[Your goal]: If an entry holds a picture, drop the picture and restate the rest word for word.

(Data records)
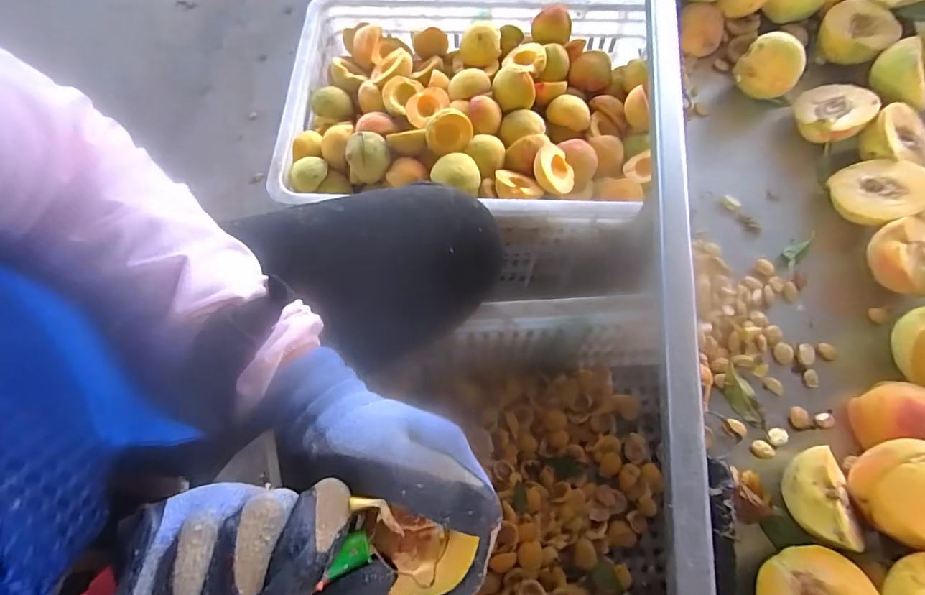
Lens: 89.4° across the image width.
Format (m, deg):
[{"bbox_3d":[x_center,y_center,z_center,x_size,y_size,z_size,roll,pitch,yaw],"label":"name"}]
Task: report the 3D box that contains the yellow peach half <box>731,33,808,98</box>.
[{"bbox_3d":[0.277,-0.207,0.420,0.050,0.050,0.030,34,73,12],"label":"yellow peach half"}]

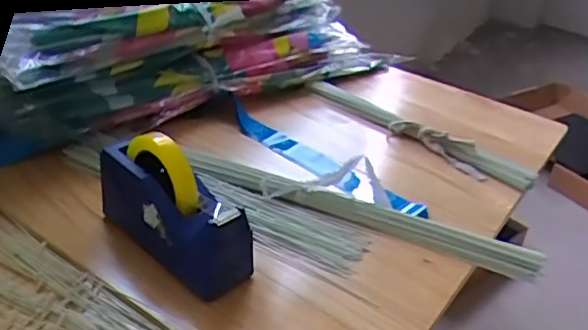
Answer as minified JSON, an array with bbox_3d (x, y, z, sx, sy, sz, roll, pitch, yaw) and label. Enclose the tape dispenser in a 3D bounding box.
[{"bbox_3d":[-0.143,0.045,0.638,0.209,0.130,0.063,25,37,27],"label":"tape dispenser"}]

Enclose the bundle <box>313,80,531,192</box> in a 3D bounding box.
[{"bbox_3d":[0.192,-0.061,0.950,0.422,0.040,0.051,32,41,34],"label":"bundle"}]

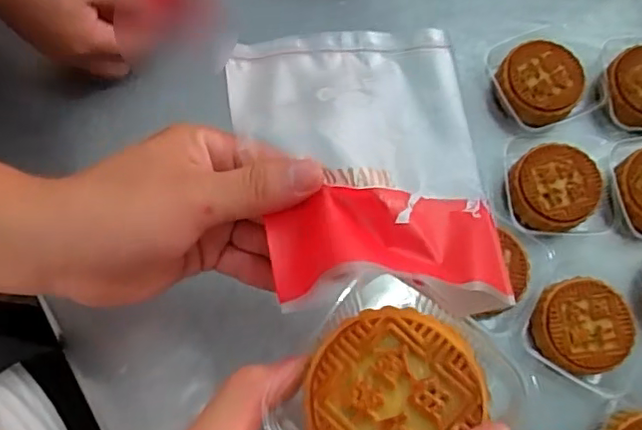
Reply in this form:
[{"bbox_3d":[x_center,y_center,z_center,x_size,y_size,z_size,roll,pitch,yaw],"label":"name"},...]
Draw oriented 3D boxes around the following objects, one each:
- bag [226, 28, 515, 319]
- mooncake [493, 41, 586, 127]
[{"bbox_3d":[0.018,-0.023,0.258,0.104,0.034,0.135,-7,75,-1],"label":"bag"},{"bbox_3d":[0.181,-0.107,0.482,0.070,0.027,0.064,0,75,-1],"label":"mooncake"}]

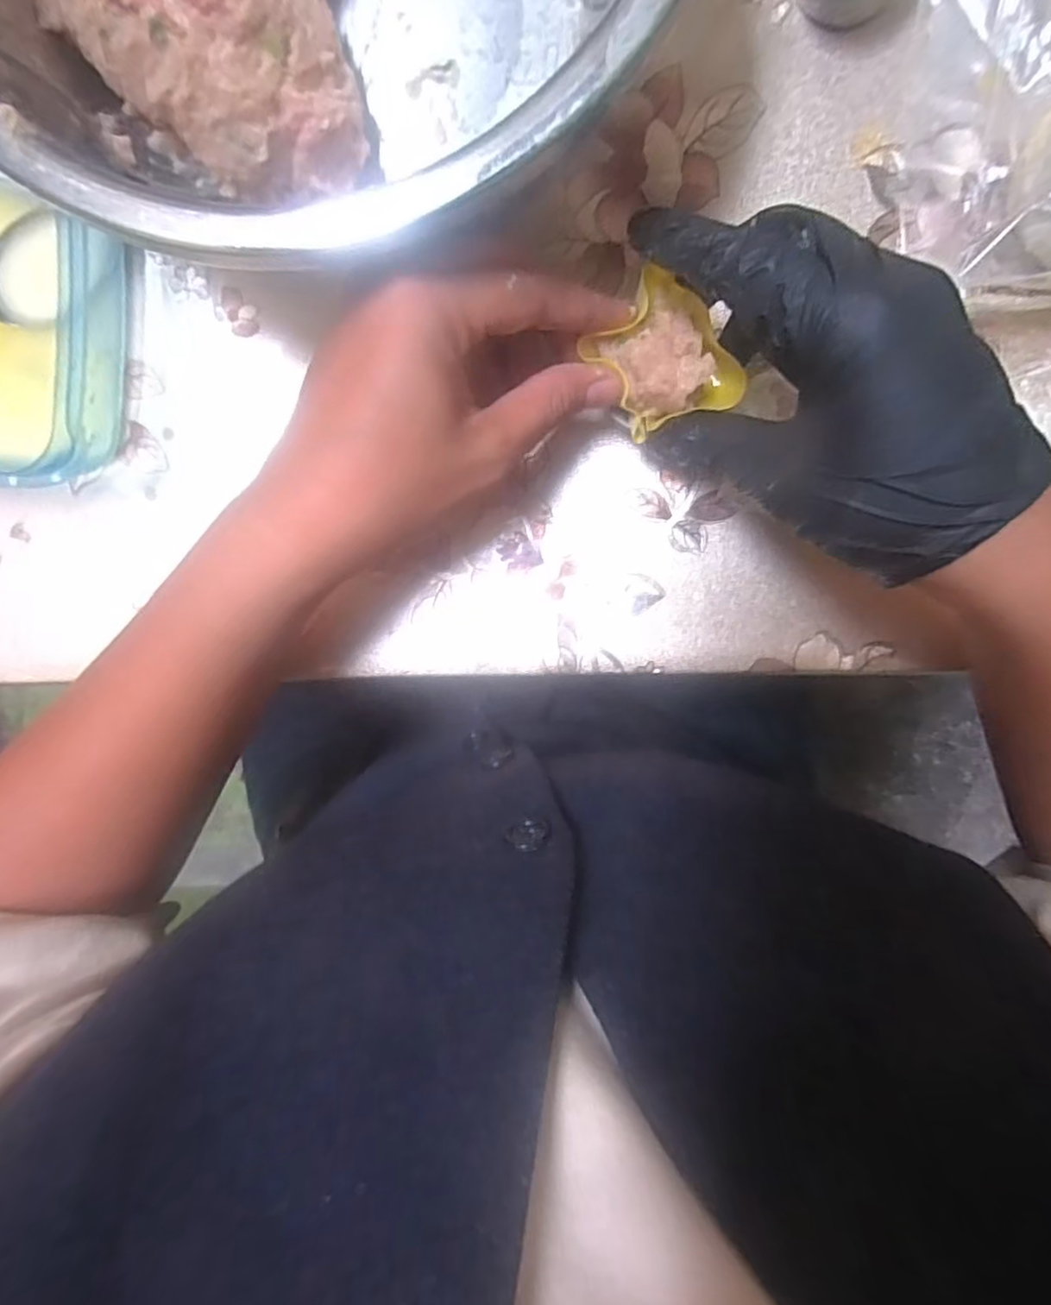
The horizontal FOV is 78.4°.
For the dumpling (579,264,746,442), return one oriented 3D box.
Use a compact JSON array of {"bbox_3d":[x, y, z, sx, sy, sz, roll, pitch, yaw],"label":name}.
[{"bbox_3d":[0.051,-0.107,0.237,0.043,0.018,0.052,-40,94,8],"label":"dumpling"}]

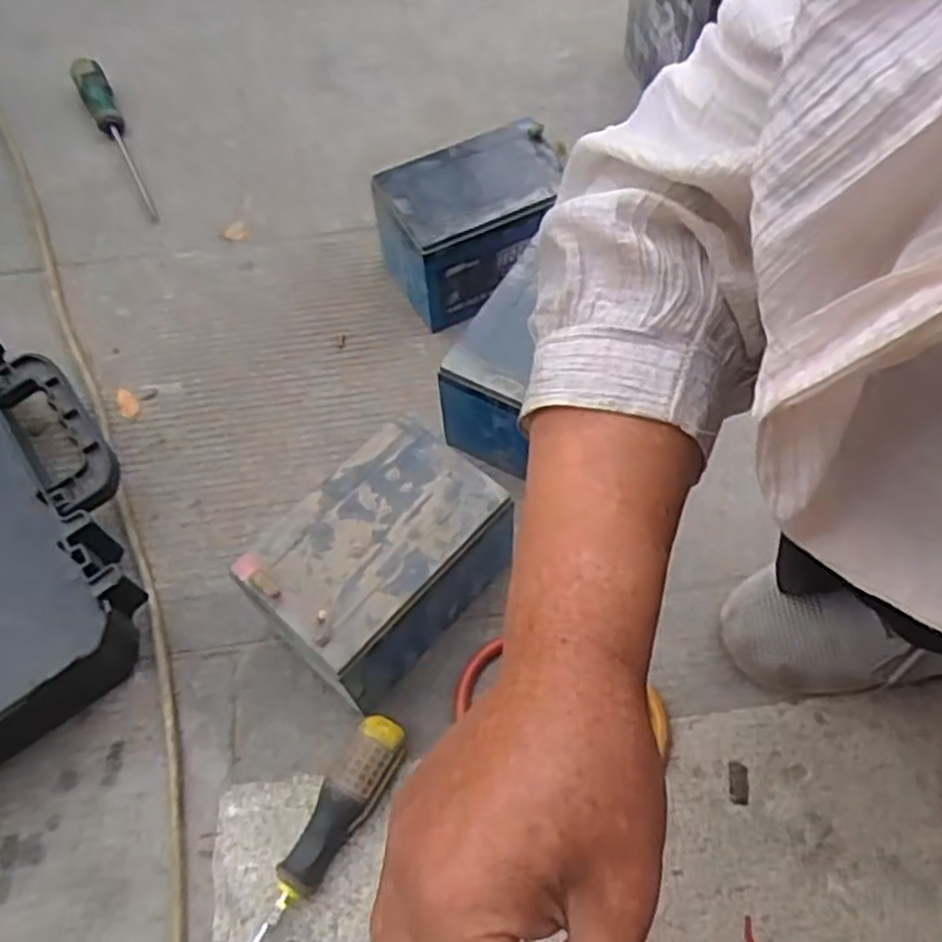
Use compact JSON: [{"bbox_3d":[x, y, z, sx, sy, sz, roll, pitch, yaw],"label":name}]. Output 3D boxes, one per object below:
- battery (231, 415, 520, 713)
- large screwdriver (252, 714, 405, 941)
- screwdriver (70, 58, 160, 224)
[{"bbox_3d":[-0.055,0.063,0.511,0.102,0.106,0.152,38,67,21],"label":"battery"},{"bbox_3d":[-0.116,0.254,0.447,0.029,0.032,0.248,28,66,18],"label":"large screwdriver"},{"bbox_3d":[-0.360,-0.343,0.795,0.031,0.028,0.233,-27,62,-11],"label":"screwdriver"}]

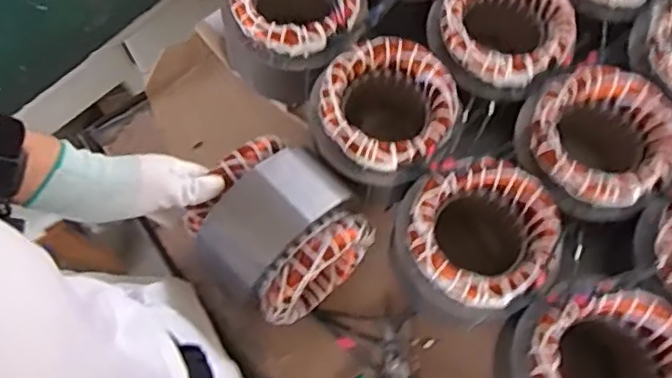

[Answer for this exercise]:
Lens: 89.4° across the image width.
Format (m, deg):
[{"bbox_3d":[x_center,y_center,z_center,x_size,y_size,z_size,roll,pitch,yaw],"label":"name"}]
Task: report the 3D box that contains the yellow peach half <box>731,33,808,98</box>.
[{"bbox_3d":[0.277,-0.207,0.420,0.050,0.050,0.030,34,73,12],"label":"yellow peach half"}]

Answer as minified JSON, an array with bbox_3d (x, y, z, sx, sy, sz, roll, pitch, yaw) and label. Enclose the tape dispenser in a 3D bounding box.
[{"bbox_3d":[-0.143,0.045,0.638,0.209,0.130,0.063,25,37,27],"label":"tape dispenser"}]

Enclose the bundle <box>313,80,531,192</box> in a 3D bounding box.
[{"bbox_3d":[0.192,-0.061,0.950,0.422,0.040,0.051,32,41,34],"label":"bundle"}]

Reply in this form:
[{"bbox_3d":[x_center,y_center,z_center,x_size,y_size,z_size,roll,pitch,yaw],"label":"name"},...]
Draw oriented 3D boxes around the following objects, one each:
- bag [226, 28, 515, 319]
- mooncake [493, 41, 586, 127]
[{"bbox_3d":[0.018,-0.023,0.258,0.104,0.034,0.135,-7,75,-1],"label":"bag"},{"bbox_3d":[0.181,-0.107,0.482,0.070,0.027,0.064,0,75,-1],"label":"mooncake"}]

The horizontal FOV is 78.4°.
For the dumpling (579,264,746,442), return one oriented 3D box.
Use a compact JSON array of {"bbox_3d":[x, y, z, sx, sy, sz, roll, pitch, yaw],"label":name}.
[{"bbox_3d":[0.051,-0.107,0.237,0.043,0.018,0.052,-40,94,8],"label":"dumpling"}]

Use compact JSON: [{"bbox_3d":[x, y, z, sx, sy, sz, roll, pitch, yaw],"label":name}]. Output 3D boxes, one per object below:
- battery (231, 415, 520, 713)
- large screwdriver (252, 714, 405, 941)
- screwdriver (70, 58, 160, 224)
[{"bbox_3d":[-0.055,0.063,0.511,0.102,0.106,0.152,38,67,21],"label":"battery"},{"bbox_3d":[-0.116,0.254,0.447,0.029,0.032,0.248,28,66,18],"label":"large screwdriver"},{"bbox_3d":[-0.360,-0.343,0.795,0.031,0.028,0.233,-27,62,-11],"label":"screwdriver"}]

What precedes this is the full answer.